[INPUT RECORDS — start]

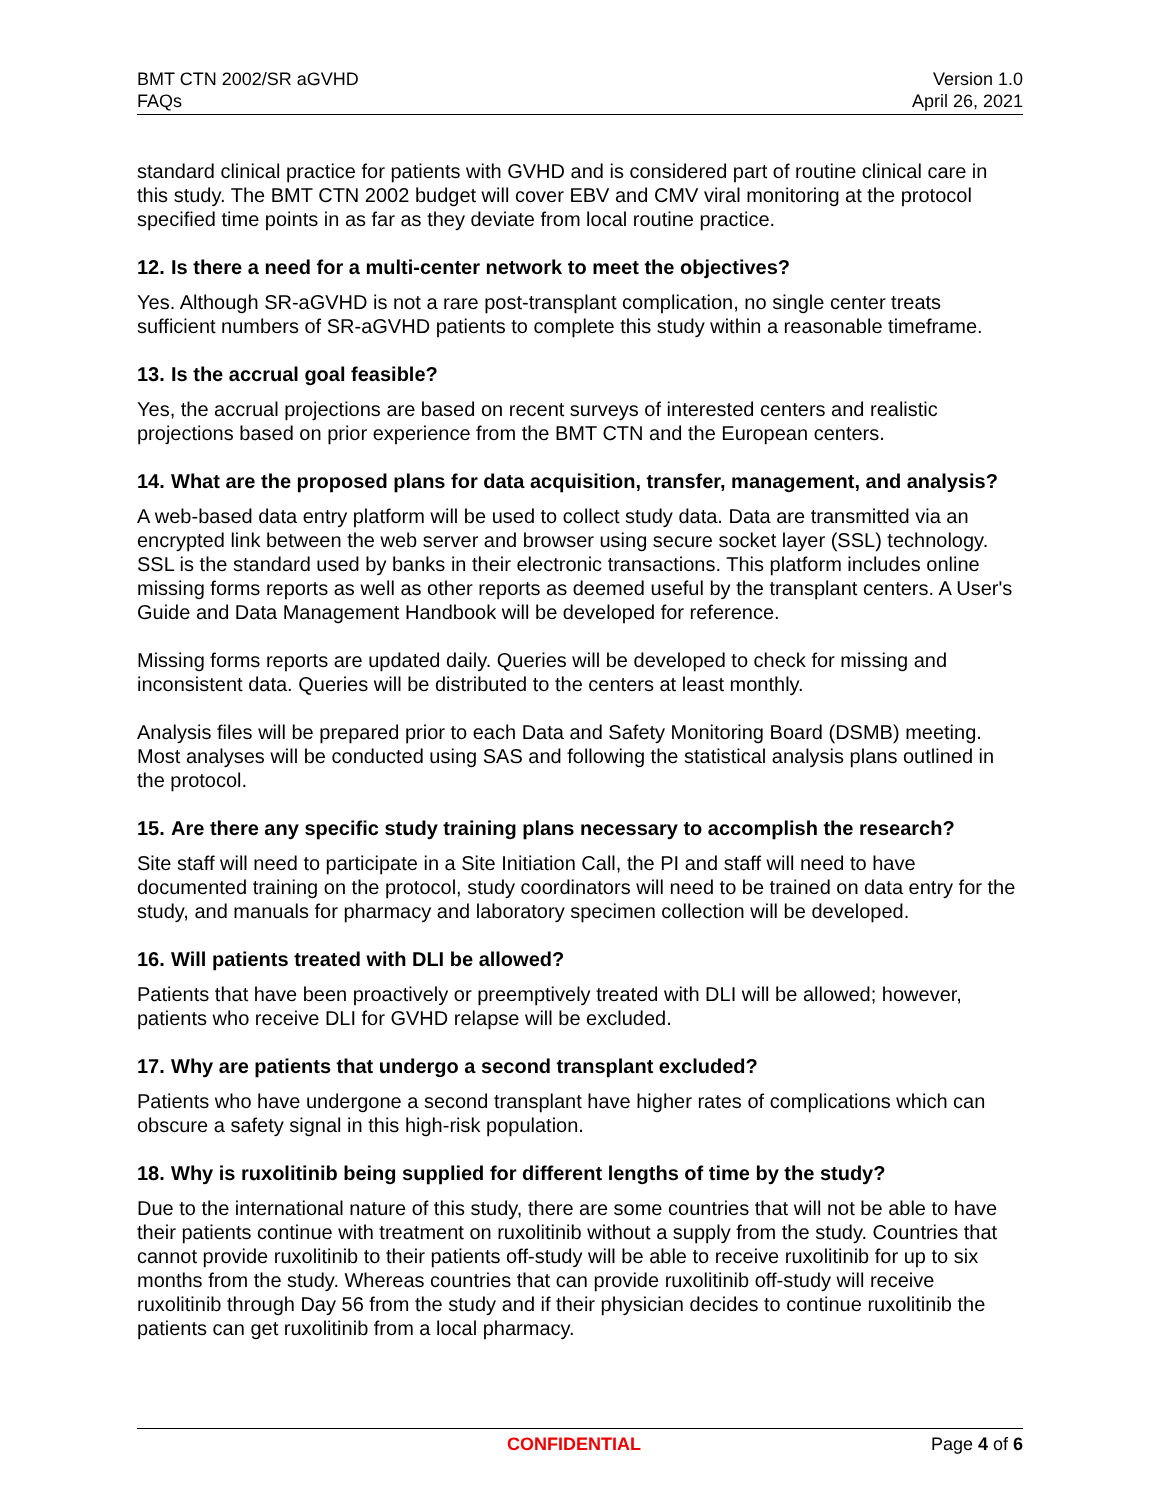BMT CTN 2002/SR aGVHD
FAQs
Version 1.0
April 26, 2021
standard clinical practice for patients with GVHD and is considered part of routine clinical care in this study. The BMT CTN 2002 budget will cover EBV and CMV viral monitoring at the protocol specified time points in as far as they deviate from local routine practice.
12. Is there a need for a multi-center network to meet the objectives?
Yes. Although SR-aGVHD is not a rare post-transplant complication, no single center treats sufficient numbers of SR-aGVHD patients to complete this study within a reasonable timeframe.
13. Is the accrual goal feasible?
Yes, the accrual projections are based on recent surveys of interested centers and realistic projections based on prior experience from the BMT CTN and the European centers.
14. What are the proposed plans for data acquisition, transfer, management, and analysis?
A web-based data entry platform will be used to collect study data. Data are transmitted via an encrypted link between the web server and browser using secure socket layer (SSL) technology. SSL is the standard used by banks in their electronic transactions. This platform includes online missing forms reports as well as other reports as deemed useful by the transplant centers. A User's Guide and Data Management Handbook will be developed for reference.
Missing forms reports are updated daily. Queries will be developed to check for missing and inconsistent data. Queries will be distributed to the centers at least monthly.
Analysis files will be prepared prior to each Data and Safety Monitoring Board (DSMB) meeting. Most analyses will be conducted using SAS and following the statistical analysis plans outlined in the protocol.
15. Are there any specific study training plans necessary to accomplish the research?
Site staff will need to participate in a Site Initiation Call, the PI and staff will need to have documented training on the protocol, study coordinators will need to be trained on data entry for the study, and manuals for pharmacy and laboratory specimen collection will be developed.
16. Will patients treated with DLI be allowed?
Patients that have been proactively or preemptively treated with DLI will be allowed; however, patients who receive DLI for GVHD relapse will be excluded.
17. Why are patients that undergo a second transplant excluded?
Patients who have undergone a second transplant have higher rates of complications which can obscure a safety signal in this high-risk population.
18. Why is ruxolitinib being supplied for different lengths of time by the study?
Due to the international nature of this study, there are some countries that will not be able to have their patients continue with treatment on ruxolitinib without a supply from the study. Countries that cannot provide ruxolitinib to their patients off-study will be able to receive ruxolitinib for up to six months from the study. Whereas countries that can provide ruxolitinib off-study will receive ruxolitinib through Day 56 from the study and if their physician decides to continue ruxolitinib the patients can get ruxolitinib from a local pharmacy.
CONFIDENTIAL Page 4 of 6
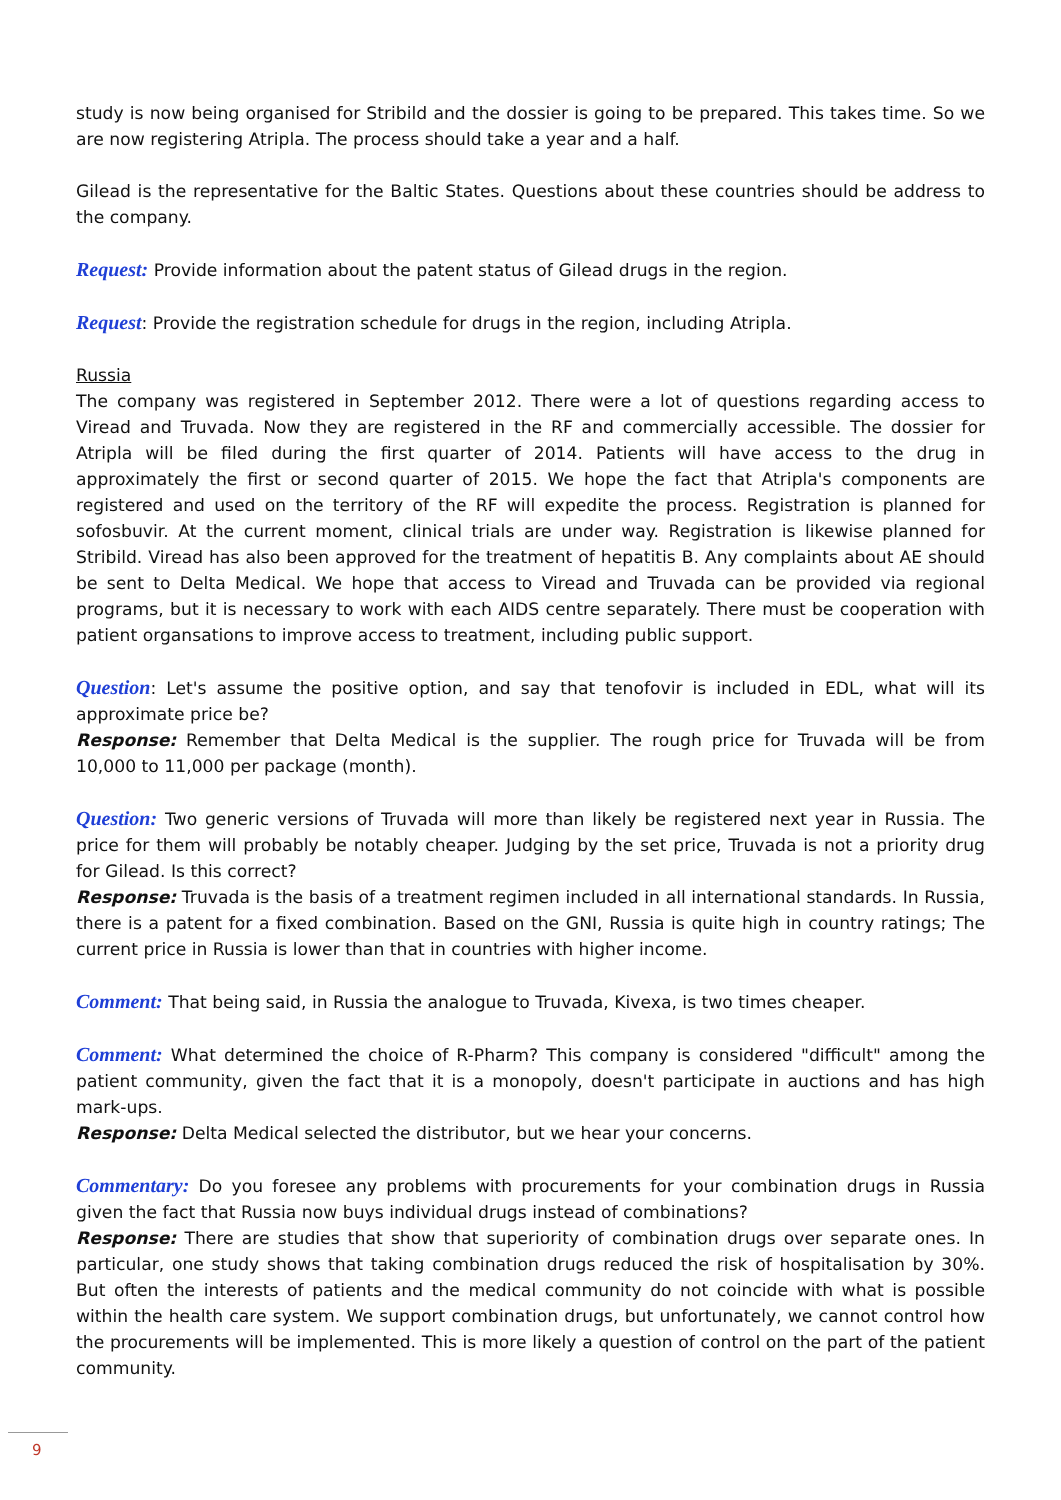study is now being organised for Stribild and the dossier is going to be prepared. This takes time. So we are now registering Atripla. The process should take a year and a half.
Gilead is the representative for the Baltic States. Questions about these countries should be address to the company.
Request: Provide information about the patent status of Gilead drugs in the region.
Request: Provide the registration schedule for drugs in the region, including Atripla.
Russia
The company was registered in September 2012. There were a lot of questions regarding access to Viread and Truvada. Now they are registered in the RF and commercially accessible. The dossier for Atripla will be filed during the first quarter of 2014. Patients will have access to the drug in approximately the first or second quarter of 2015. We hope the fact that Atripla's components are registered and used on the territory of the RF will expedite the process. Registration is planned for sofosbuvir. At the current moment, clinical trials are under way. Registration is likewise planned for Stribild. Viread has also been approved for the treatment of hepatitis B. Any complaints about AE should be sent to Delta Medical. We hope that access to Viread and Truvada can be provided via regional programs, but it is necessary to work with each AIDS centre separately. There must be cooperation with patient organsations to improve access to treatment, including public support.
Question: Let's assume the positive option, and say that tenofovir is included in EDL, what will its approximate price be?
Response: Remember that Delta Medical is the supplier. The rough price for Truvada will be from 10,000 to 11,000 per package (month).
Question: Two generic versions of Truvada will more than likely be registered next year in Russia. The price for them will probably be notably cheaper. Judging by the set price, Truvada is not a priority drug for Gilead. Is this correct?
Response: Truvada is the basis of a treatment regimen included in all international standards. In Russia, there is a patent for a fixed combination. Based on the GNI, Russia is quite high in country ratings; The current price in Russia is lower than that in countries with higher income.
Comment: That being said, in Russia the analogue to Truvada, Kivexa, is two times cheaper.
Comment: What determined the choice of R-Pharm? This company is considered "difficult" among the patient community, given the fact that it is a monopoly, doesn't participate in auctions and has high mark-ups.
Response: Delta Medical selected the distributor, but we hear your concerns.
Commentary: Do you foresee any problems with procurements for your combination drugs in Russia given the fact that Russia now buys individual drugs instead of combinations?
Response: There are studies that show that superiority of combination drugs over separate ones. In particular, one study shows that taking combination drugs reduced the risk of hospitalisation by 30%. But often the interests of patients and the medical community do not coincide with what is possible within the health care system. We support combination drugs, but unfortunately, we cannot control how the procurements will be implemented. This is more likely a question of control on the part of the patient community.
9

[INPUT RECORDS — finish]

Output the data above in full and exactly, with every image left out.

BMT CTN 2002/SR aGVHD
FAQs
Version 1.0
April 26, 2021
standard clinical practice for patients with GVHD and is considered part of routine clinical care in this study. The BMT CTN 2002 budget will cover EBV and CMV viral monitoring at the protocol specified time points in as far as they deviate from local routine practice.
12. Is there a need for a multi-center network to meet the objectives?
Yes. Although SR-aGVHD is not a rare post-transplant complication, no single center treats sufficient numbers of SR-aGVHD patients to complete this study within a reasonable timeframe.
13. Is the accrual goal feasible?
Yes, the accrual projections are based on recent surveys of interested centers and realistic projections based on prior experience from the BMT CTN and the European centers.
14. What are the proposed plans for data acquisition, transfer, management, and analysis?
A web-based data entry platform will be used to collect study data. Data are transmitted via an encrypted link between the web server and browser using secure socket layer (SSL) technology. SSL is the standard used by banks in their electronic transactions. This platform includes online missing forms reports as well as other reports as deemed useful by the transplant centers. A User's Guide and Data Management Handbook will be developed for reference.
Missing forms reports are updated daily. Queries will be developed to check for missing and inconsistent data. Queries will be distributed to the centers at least monthly.
Analysis files will be prepared prior to each Data and Safety Monitoring Board (DSMB) meeting. Most analyses will be conducted using SAS and following the statistical analysis plans outlined in the protocol.
15. Are there any specific study training plans necessary to accomplish the research?
Site staff will need to participate in a Site Initiation Call, the PI and staff will need to have documented training on the protocol, study coordinators will need to be trained on data entry for the study, and manuals for pharmacy and laboratory specimen collection will be developed.
16. Will patients treated with DLI be allowed?
Patients that have been proactively or preemptively treated with DLI will be allowed; however, patients who receive DLI for GVHD relapse will be excluded.
17. Why are patients that undergo a second transplant excluded?
Patients who have undergone a second transplant have higher rates of complications which can obscure a safety signal in this high-risk population.
18. Why is ruxolitinib being supplied for different lengths of time by the study?
Due to the international nature of this study, there are some countries that will not be able to have their patients continue with treatment on ruxolitinib without a supply from the study. Countries that cannot provide ruxolitinib to their patients off-study will be able to receive ruxolitinib for up to six months from the study. Whereas countries that can provide ruxolitinib off-study will receive ruxolitinib through Day 56 from the study and if their physician decides to continue ruxolitinib the patients can get ruxolitinib from a local pharmacy.
CONFIDENTIAL Page 4 of 6
study is now being organised for Stribild and the dossier is going to be prepared. This takes time. So we are now registering Atripla. The process should take a year and a half.
Gilead is the representative for the Baltic States. Questions about these countries should be address to the company.
Request: Provide information about the patent status of Gilead drugs in the region.
Request: Provide the registration schedule for drugs in the region, including Atripla.
Russia
The company was registered in September 2012. There were a lot of questions regarding access to Viread and Truvada. Now they are registered in the RF and commercially accessible. The dossier for Atripla will be filed during the first quarter of 2014. Patients will have access to the drug in approximately the first or second quarter of 2015. We hope the fact that Atripla's components are registered and used on the territory of the RF will expedite the process. Registration is planned for sofosbuvir. At the current moment, clinical trials are under way. Registration is likewise planned for Stribild. Viread has also been approved for the treatment of hepatitis B. Any complaints about AE should be sent to Delta Medical. We hope that access to Viread and Truvada can be provided via regional programs, but it is necessary to work with each AIDS centre separately. There must be cooperation with patient organsations to improve access to treatment, including public support.
Question: Let's assume the positive option, and say that tenofovir is included in EDL, what will its approximate price be?
Response: Remember that Delta Medical is the supplier. The rough price for Truvada will be from 10,000 to 11,000 per package (month).
Question: Two generic versions of Truvada will more than likely be registered next year in Russia. The price for them will probably be notably cheaper. Judging by the set price, Truvada is not a priority drug for Gilead. Is this correct?
Response: Truvada is the basis of a treatment regimen included in all international standards. In Russia, there is a patent for a fixed combination. Based on the GNI, Russia is quite high in country ratings; The current price in Russia is lower than that in countries with higher income.
Comment: That being said, in Russia the analogue to Truvada, Kivexa, is two times cheaper.
Comment: What determined the choice of R-Pharm? This company is considered "difficult" among the patient community, given the fact that it is a monopoly, doesn't participate in auctions and has high mark-ups.
Response: Delta Medical selected the distributor, but we hear your concerns.
Commentary: Do you foresee any problems with procurements for your combination drugs in Russia given the fact that Russia now buys individual drugs instead of combinations?
Response: There are studies that show that superiority of combination drugs over separate ones. In particular, one study shows that taking combination drugs reduced the risk of hospitalisation by 30%. But often the interests of patients and the medical community do not coincide with what is possible within the health care system. We support combination drugs, but unfortunately, we cannot control how the procurements will be implemented. This is more likely a question of control on the part of the patient community.
9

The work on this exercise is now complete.